## Data shown

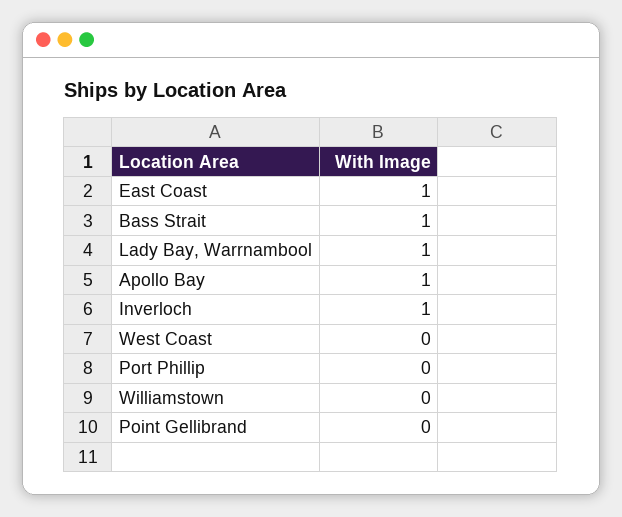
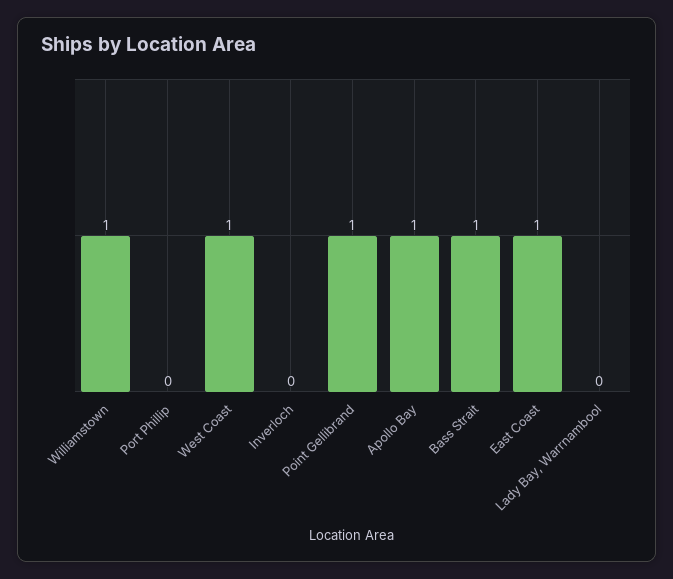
Lady Bay, Warrnambool: 1 -> 0
Inverloch: 1 -> 0
West Coast: 0 -> 1
Williamstown: 0 -> 1
Point Gellibrand: 0 -> 1

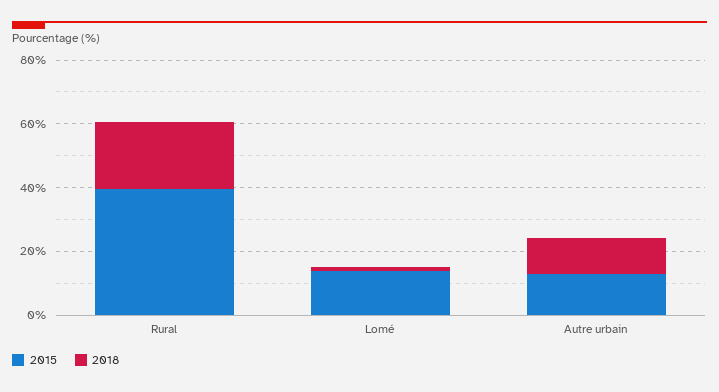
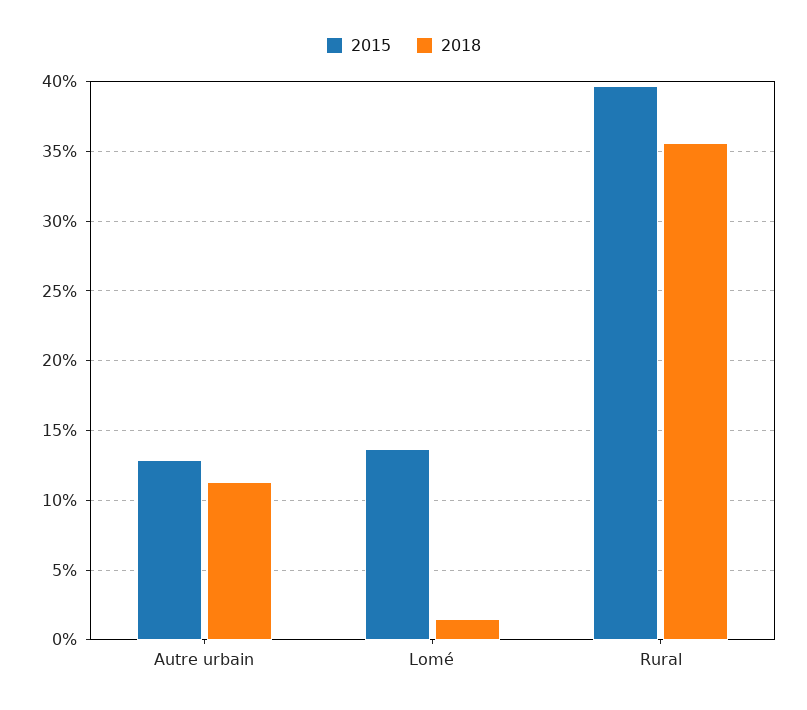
2018, Rural: 20 -> 35.5

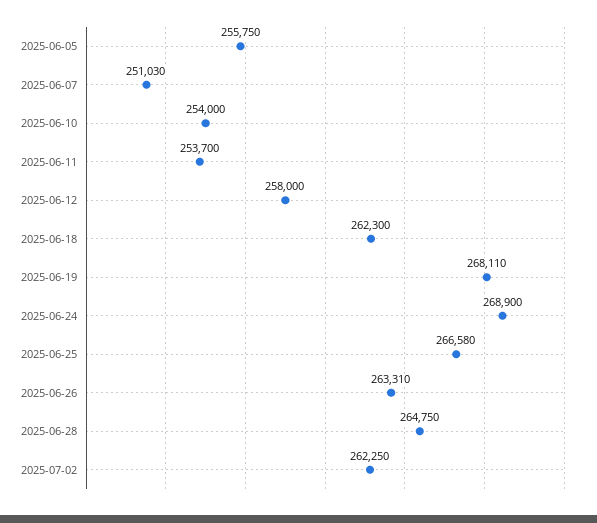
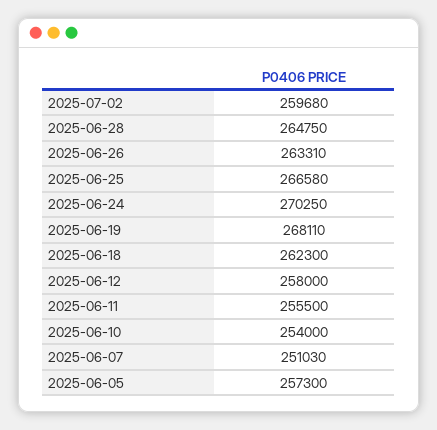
2025-06-05: 255750 -> 257300
2025-06-11: 253700 -> 255500
2025-06-24: 268900 -> 270250
2025-07-02: 262250 -> 259680

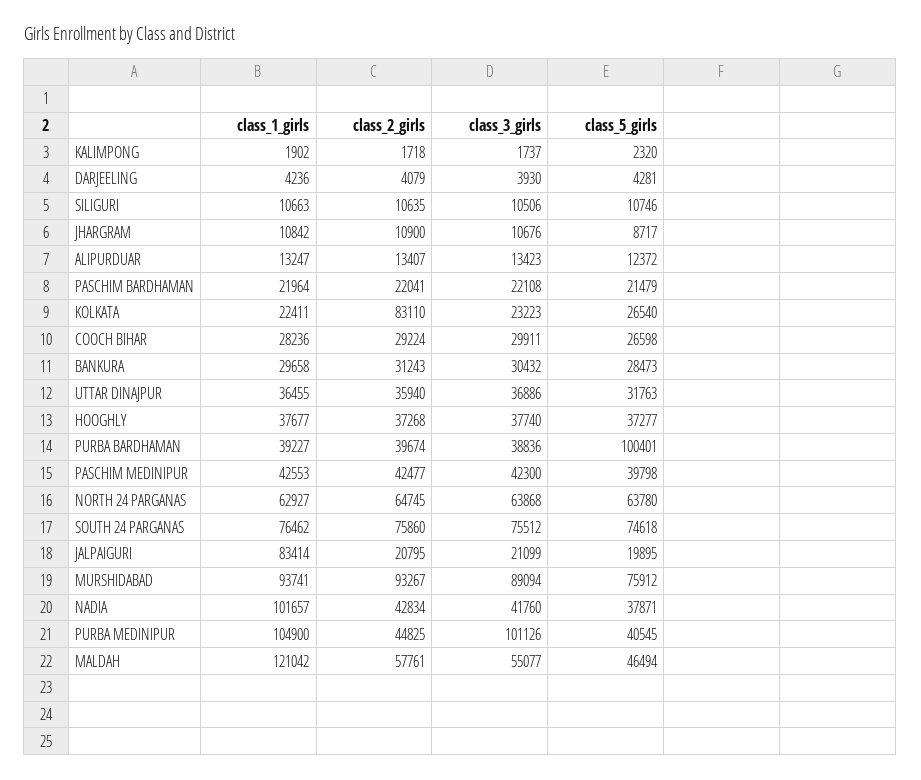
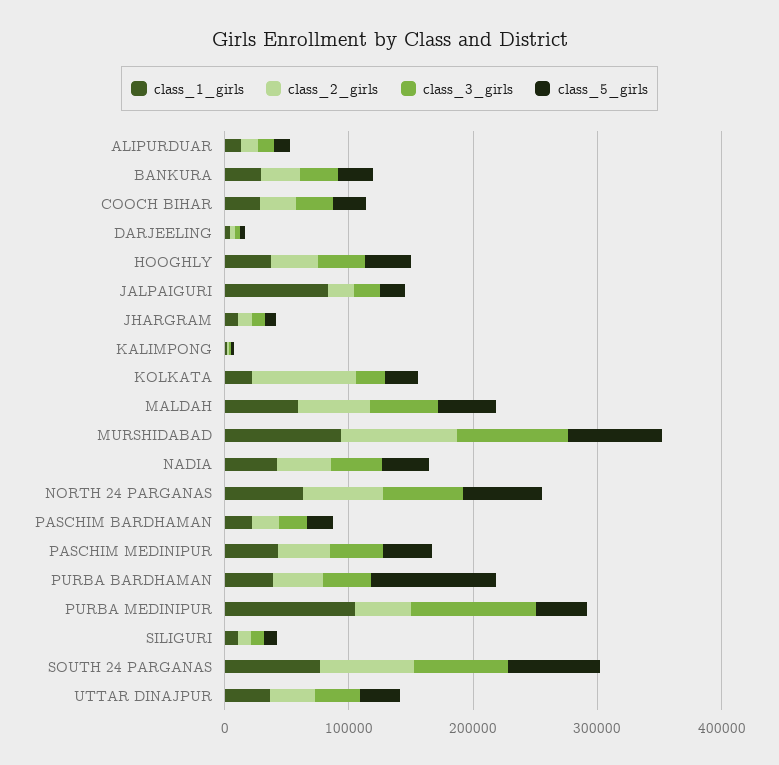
class_1_girls, NADIA: 101657 -> 40000
class_1_girls, MALDAH: 121042 -> 60000

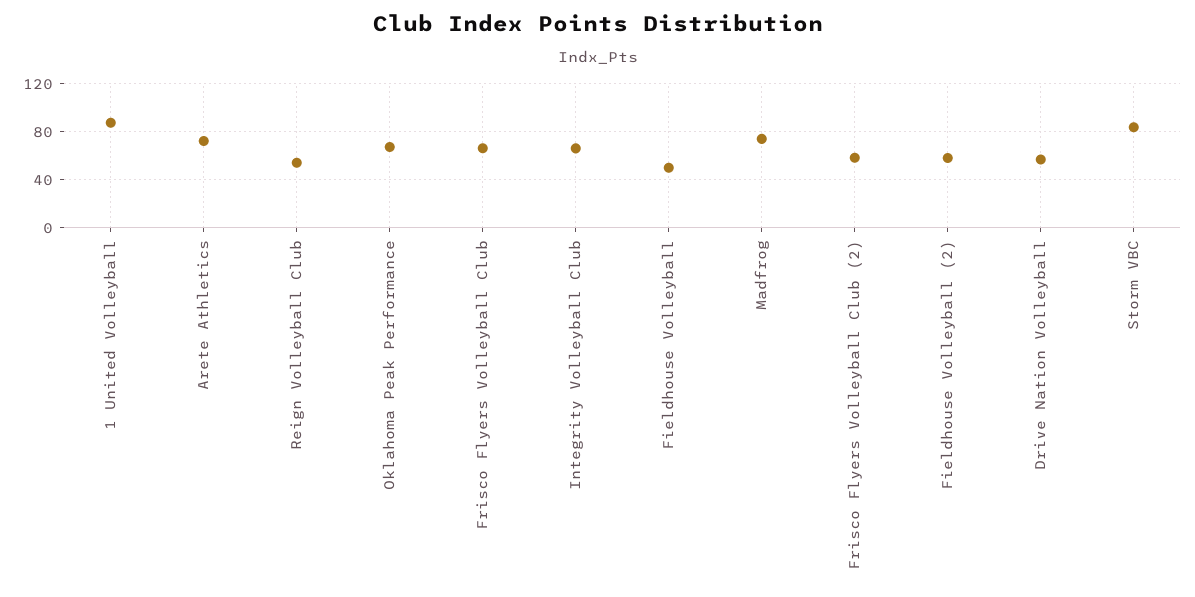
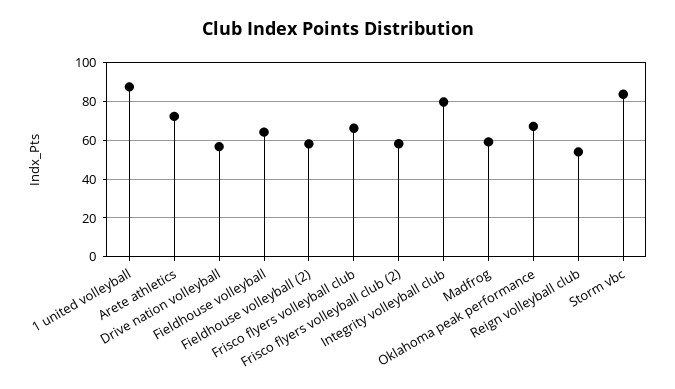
Integrity Volleyball Club: 65 -> 80
Fieldhouse Volleyball: 50 -> 65
Madfrog: 75 -> 60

## What is being asked
Output all entries unchanged; skip the pictures.

## Answer space
Lady Bay, Warrnambool: 1 -> 0
Inverloch: 1 -> 0
West Coast: 0 -> 1
Williamstown: 0 -> 1
Point Gellibrand: 0 -> 1

2018, Rural: 20 -> 35.5

2025-06-05: 255750 -> 257300
2025-06-11: 253700 -> 255500
2025-06-24: 268900 -> 270250
2025-07-02: 262250 -> 259680

class_1_girls, NADIA: 101657 -> 40000
class_1_girls, MALDAH: 121042 -> 60000

Integrity Volleyball Club: 65 -> 80
Fieldhouse Volleyball: 50 -> 65
Madfrog: 75 -> 60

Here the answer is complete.